Lifecycle siblings (co-located): skills/agentic-tool-evaluator, skills/agentic-tool-trainer, shared protocols/agentic-tool-lifecycle.md.
Reused methodology: agents/forge.md (Goldilocks · RBAD · 33-Socratic) · best-fit routing/scoring · debate-converge/converge.
Gates: rule-quality-tests (6 tests, co-located) · host pre-creation scope-discipline (6Q) + anti-theater grounding (8Q), if present · pre-decision 4-lens audit, if present.
Governance: the host's worktree+PR governance (e.g. worktree-policy + hierarchical-merge here; [C04]/pr-review-protocol in user-scope hosts).
Cross-link slug: [[agentic-tool-forge]].

Changelog

Version	Date	Change
1.0.0	2026-05-30	Promoted user-scope → multi-agent-os (community). Graduated from the user-scope bootstrap (v0.1.x) into the `agentic-tool-lifecycle` family on the framework repo, reuniting `forge` with its already-landed siblings (`agentic-tool-evaluator` + `agentic-tool-trainer` + `protocols/agentic-tool-lifecycle.md`, PR #98). Refinements at promotion: dropped Apache-2.0 license (inherits repo MIT); genericized user-scope path/gate refs (host-relative + "if present"); repointed §Refs at co-located siblings.
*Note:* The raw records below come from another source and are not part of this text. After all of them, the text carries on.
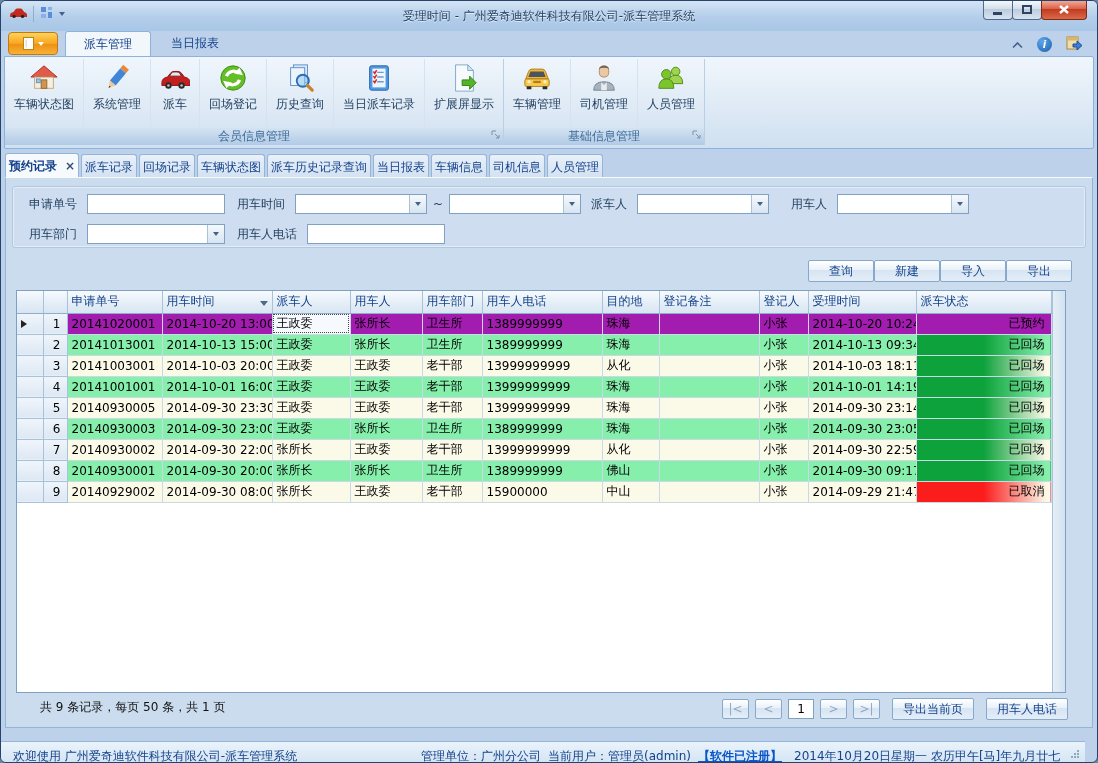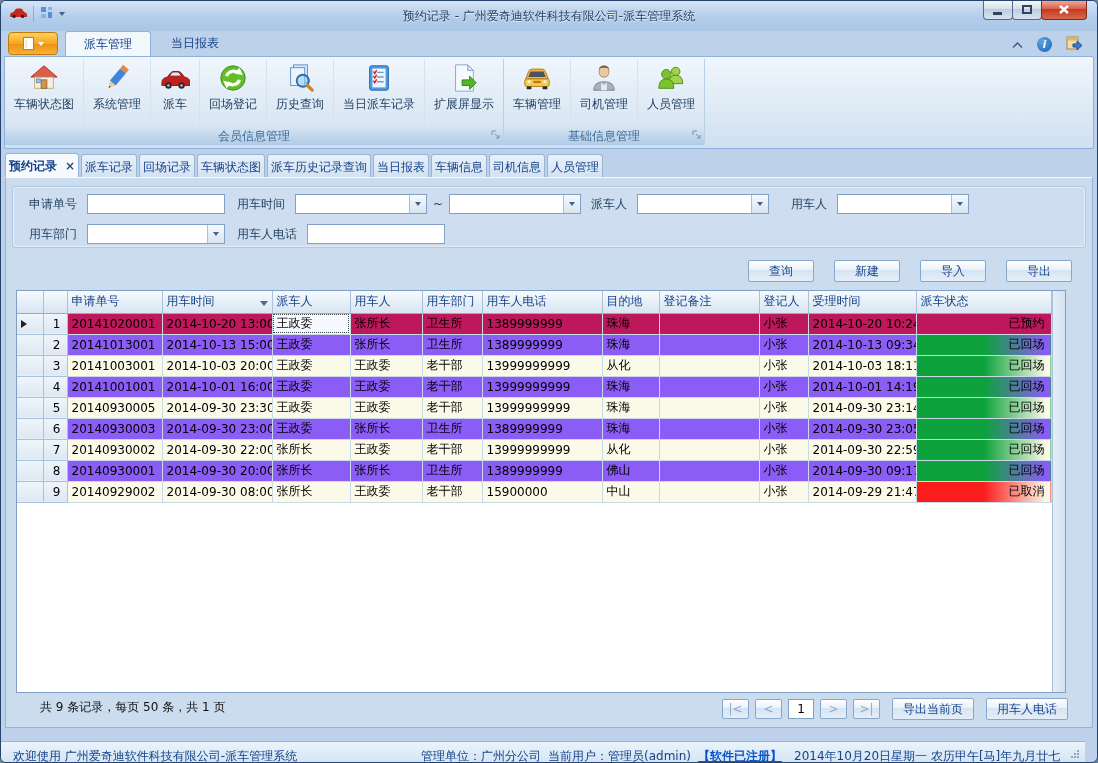--- a/index.html
+++ b/index.html
@@ -147,7 +147,7 @@
       </span>
       <span class="caret-down"></span>
     </div>
-    <div class="title-text">预约记录 - 广州爱奇迪软件科技有限公司-派车管理系统</div>
+    <div class="title-text">受理时间 - 广州爱奇迪软件科技有限公司-派车管理系统</div>
     <div class="win-btns">
       <div class="win-btn">
         <svg width="10" height="9">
Dogfood-cycle counter waived (was theater per the dogfood-cycle-ledger finding); validation-by-use evidence: self-evaluated via evaluate→train (v0.1.1).
0.1.1	2026-05-30	Lifecycle dogfood (evaluate→train). Ran `agentic-tool-evaluator` (PASS-with-FLAGs, 4-4-4-5-4) + `agentic-tool-trainer` (improve mode) on this skill itself. Applied 5 Pareto-safe fixes: (1) `.gitignore` force-add gotcha in phase 7; (2) `--json` machine envelope; (3) MCP-tools-via-ToolSearch note; (4) `prompt`/`marketplace` rare→escalate footnote; (5) write-time worktree→PR governance in phase 8.
0.1.0	2026-05-30	Bootstrap (user-scope) — genesis stage of the `agentic-tool-lifecycle` family. Type-agnostic router (8 types) + research-first + 5-axis naming + Goldilocks/RBAD/Socratic reuse + 9-phase pipeline. Forged via `/enhance`; dogfooded 6/6 self-validity + 8/8 anti-theater + 6/6 scope-discipline.